However, there is a way that developers can be a component of the solution to this growing housing crisis: build urban multifamily housing properties using tax incentives to guarantee financing for the project. The federal government issues tax credits each year to state governments, who then award the credits through a competitive process to private developers of affordable multifamily housing. Called Low Income Housing Tax Credits (or LIHTCs), the goal is to give priority to projects that provide affordable housing for longer periods of time.
Many investors seek affordable housing developments in order to receive the tax credits, as their income tax liability is much greater. It’s beneficial for developers because they are now guaranteed financing through these investors and have to put up less equity up front to build the property. The 10- to 20-year credit is toward the property taxes that the property owner must pay annually, and range anywhere from 4 to 9 percent, an attractive investment for lending companies who seek developers applying for LIHTCs.
According to the Low Income Housing Resource Center, LIHTC properties typically experience a relatively quick lease-up and offer strong potential economic returns, primarily due to the existence of the credit. LIHTC properties are often packaged as limited partnerships such that they afford limited liability to their investors.
There are millions of dollars available through LIHTCs in the form of lower cost loans, tax incentives and bonds in order to finance development. As for the available land, periodically municipalities and their agencies such as the City of Dallas and the Dallas Housing Authority offer several sites suited for development of affordable housing.

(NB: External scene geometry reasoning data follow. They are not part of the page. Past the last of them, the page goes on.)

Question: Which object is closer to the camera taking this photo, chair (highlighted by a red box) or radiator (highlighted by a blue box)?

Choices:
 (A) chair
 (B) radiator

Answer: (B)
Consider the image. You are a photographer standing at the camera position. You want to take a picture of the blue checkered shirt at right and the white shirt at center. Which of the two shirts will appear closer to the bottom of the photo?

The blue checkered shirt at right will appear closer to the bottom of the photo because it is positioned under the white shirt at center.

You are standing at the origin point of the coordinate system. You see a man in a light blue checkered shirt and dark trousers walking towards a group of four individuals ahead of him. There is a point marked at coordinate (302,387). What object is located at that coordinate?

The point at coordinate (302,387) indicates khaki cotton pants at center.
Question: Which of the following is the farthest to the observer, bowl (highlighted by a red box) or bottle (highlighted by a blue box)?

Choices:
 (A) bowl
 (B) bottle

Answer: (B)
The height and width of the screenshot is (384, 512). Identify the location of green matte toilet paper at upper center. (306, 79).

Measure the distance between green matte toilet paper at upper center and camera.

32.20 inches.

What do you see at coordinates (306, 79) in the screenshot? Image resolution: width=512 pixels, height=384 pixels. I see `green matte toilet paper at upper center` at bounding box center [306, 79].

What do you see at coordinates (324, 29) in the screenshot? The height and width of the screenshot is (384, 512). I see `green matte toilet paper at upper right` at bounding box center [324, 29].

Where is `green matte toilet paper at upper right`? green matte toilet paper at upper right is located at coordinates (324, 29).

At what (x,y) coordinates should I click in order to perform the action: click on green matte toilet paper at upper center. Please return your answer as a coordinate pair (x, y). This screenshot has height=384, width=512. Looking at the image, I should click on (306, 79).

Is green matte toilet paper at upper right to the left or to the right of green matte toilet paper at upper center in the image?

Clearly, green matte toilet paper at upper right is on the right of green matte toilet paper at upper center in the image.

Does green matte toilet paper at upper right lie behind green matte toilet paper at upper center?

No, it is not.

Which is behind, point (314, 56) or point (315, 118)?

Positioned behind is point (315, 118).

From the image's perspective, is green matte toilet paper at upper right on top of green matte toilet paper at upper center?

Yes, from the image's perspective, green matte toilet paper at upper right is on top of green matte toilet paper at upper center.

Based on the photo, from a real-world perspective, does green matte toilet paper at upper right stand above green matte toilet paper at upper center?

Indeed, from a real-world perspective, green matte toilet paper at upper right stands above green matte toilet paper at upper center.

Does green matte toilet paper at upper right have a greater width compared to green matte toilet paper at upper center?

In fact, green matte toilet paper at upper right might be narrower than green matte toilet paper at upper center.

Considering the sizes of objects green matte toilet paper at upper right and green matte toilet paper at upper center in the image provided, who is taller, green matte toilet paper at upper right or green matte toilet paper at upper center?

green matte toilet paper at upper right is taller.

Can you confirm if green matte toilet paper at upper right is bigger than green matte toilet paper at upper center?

Affordable housing is simply rent-restricted housing; it is not Section 8 housing (in which qualifying residents are given vouchers). The rules stipulate that an individual’s rent cannot exceed 65% of their gross income, so each tenant may not pay the exact same amount as the others. At the end of the tax credit period, the properties remain under control of the owner who can now charge a full rental fee for all of the units. Because the tax credits and bonds are privately funded, a property owner can sell at any time during the life of the credit – ensuring continued affordable housing and making a significant return on their initial investment.